Brew-tiful, how Melbourne’s coffee culture bloomed
There are a lot of key moments in the development of Melbourne’s coffee culture. Some old and some new, but most of them have been defined by a drive to bring people together over a great cup of coffee.
When Wells Trenfield began Jaspar Coffee, a specialty coffee roasting business, in 1989 with his partner Merilyn Parker, he knew the power of coffee but he never expected his Arabica single origin roasted obsession would turn the city’s coffee market on its head.
“We didn’t come from any previous experience or any other methodologies,’” he says “except for ‘let’s put it in a cup and taste it.’”
Trenfield’s influence on the Melbourne coffee scene is substantial and his desire to provide the best coffee to his customers unyielding.
Consider this, on an average morning he tastes 40 cups of coffee to check the quality of coffee that is to be served at his four cafes around Melbourne. That’s dedication to quality.
But that’s only part of the the story. There is also they desire to continually improve the product; its flavour, body, and aroma.

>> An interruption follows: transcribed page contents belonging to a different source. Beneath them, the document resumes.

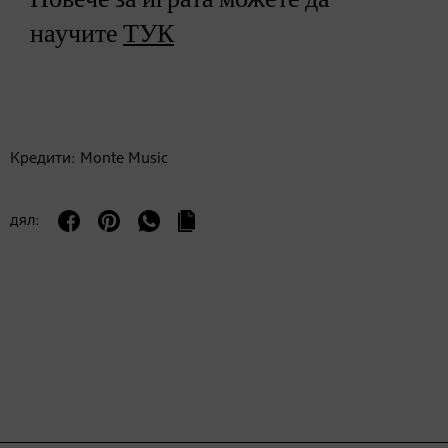
научите
ТУК
Кредити: Monte Music
дял:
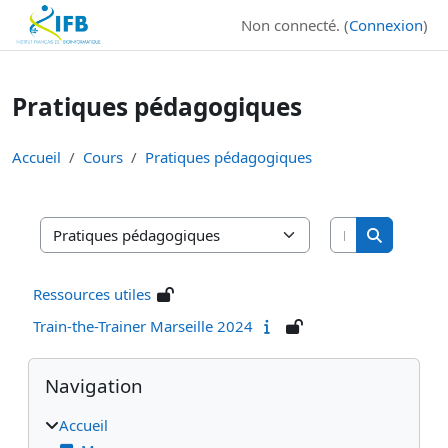
Institut Français de Bioinformatique - Les formations
Non connecté. (
Connexion
)
Passer au contenu principal
Pratiques pédagogiques
Accueil
Cours
Pratiques pédagogiques
Rechercher d
Catégories de cours
Rechercher
Ressources utiles
Train-the-Trainer Marseille 2024
Blocs
Passer Navigation
Navigation
Accueil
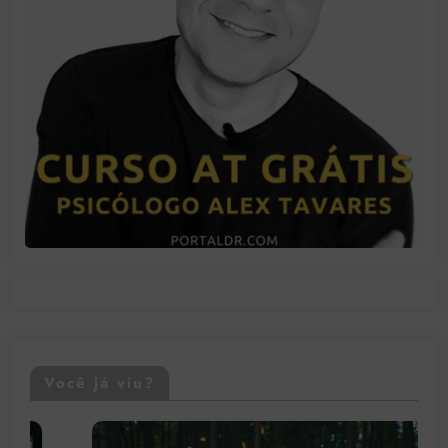
Você já viu?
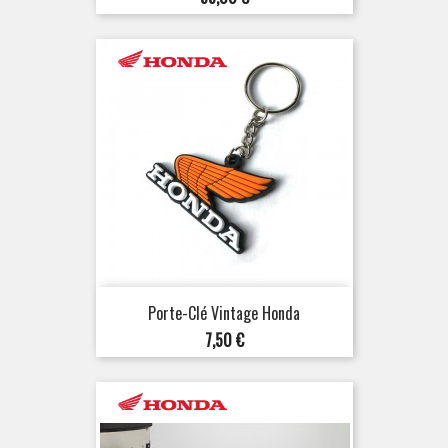
Porte-Clé Vintage Honda
Prix
7,50 €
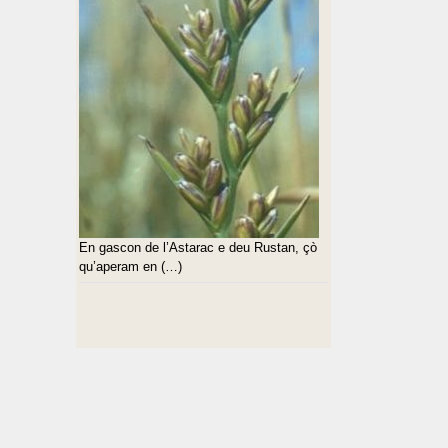
En gascon de l’Astarac e deu Rustan, çò
qu’aperam en (…)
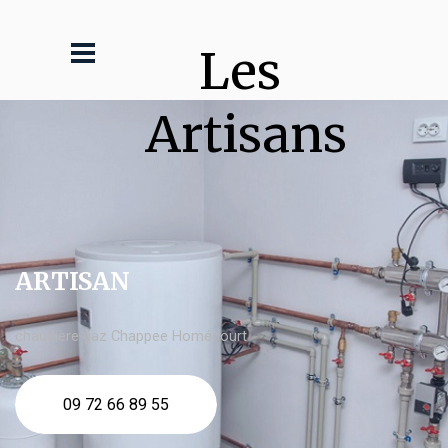
Les 
Artisans
ARTISAN
chaudière gaz Chappee Homécourt
09 72 66 89 55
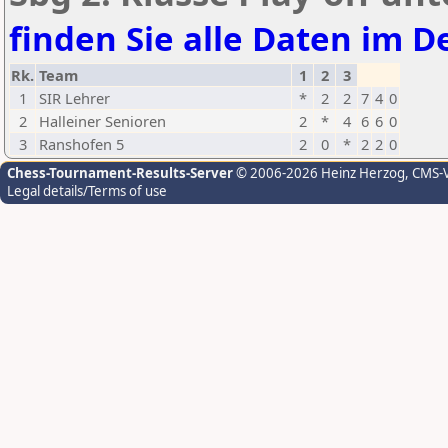
finden Sie alle Daten im De
Rk.
Team
1
2
3
1
SIR Lehrer
*
2
2
7
4
0
2
Halleiner Senioren
2
*
4
6
6
0
3
Ranshofen 5
2
0
*
2
2
0
Chess-Tournament-Results-Server
© 2006-2026 Heinz Herzog
, CMS-
Legal details/Terms of use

“It’s the rigor behind the investigation,” says Trenfield in relation to why Melbourne has become the ‘Promised Land’ for so many coffee lovers. “The people in the coffee industry is this city are prepared to explore the boundaries. They’re always looking at how they change the way coffee is being made and extracted.
“There becomes a focus on why you’re doing it. It’s no longer simply about the ritual of pouring a cup.”
Surprisingly, Melbourne’s coffee obsession isn’t a modern romance but dates back to the late 1800s when alcohol was becoming a very real problem for authorities.
In attempt to curb bad behaviour and alcohol uptake, Christian lobbyists encouraged police to push people towards coffee lounges, rather than bars. This gave birth to the coffee palace.
Coffee palaces were a very significant part of city life. As grand Victorian buildings, the descriptor ‘palace’ was no overstatement, and as much as they dominated their surroundings, so they did Melbourne daily life. They were the people’s place of choice to meet and discuss the happenings of their emerging city. A city that was booming.
In the 1880s, the city was awash with money from the gold rush and was in the midst of its first property boom and this is when Melbourne’s coffee palaces reached their peak. However, when the boom spectacularly burst, their popularity fizzled and many applied for liquor licences to supplement their meagre earnings.
While some were transformed into hotels, many of the grandest, including the Federal Coffee Palace and the Queens Coffee Palace were torn down.
While most post-WWII European immigrants arrived with very few possessions, they did present Melbourne with one of coffee’s greatest gifts, the espresso.
Pellegrini’s Espresso bar, one of the first Italian hot spots that still stands today, rose to prominence in this time.
The Italian’s focused on creating the best ‘crema’ for a tastier brew, truly initiating the beginnings of what has formed the modern-day coffee in Melbourne.
Trenfield agrees the Italians were influential but believes coffee’s greatest shift occurred with the introduction of single origin coffee.
It’s something Jasper Coffee has prided itself on, with over 30 plus individual beans forming their Melbourne offering – a trait that Trenfield compares to fine wine.
“In exactly the same way we talk about a particular wine blend, each estate is different,” he says.
“I don’t see coffee any different to all the other sensory experiences we have. We have developed a sophisticated palate through a gradual evolution if you like, but we’re now seeing a different mentality and a different excitement with what has happened.
A defining moment for Melbourne’s coffee culture came back in the early 2000s when US-chain Starbucks arrived and set out to quickly capture a large slice of Melbourne’s coffee market.
Impressive though its global growth and reputation was, Melburnians aren’t ones for fawning adoration, especially when it comes to coffee. They simply chose to judge the chain it on the quality of its product. The results were telling, and not favourable. While 22 Starbucks had opened in Melbourne, by 2008 Starbucks had closed 17 of them.
“[Melbourne has] a wonderful sense of culture in our music and in our pub scene – it’s the same mentality with coffee,” says Trenfield. We’re not bogged down by perceptions of having to fit with some reality; we just create our own.”
Because of this, the city’s inhabitants are more likely to show interest in rainbow, turmeric or matcha lattes.
Trenfield thinks the coffee craze will further intensify in the near future.
“In Melbourne, we have come to a realisation that we can change the rules, can change the sensory perception and we can change the way we enjoy coffee.”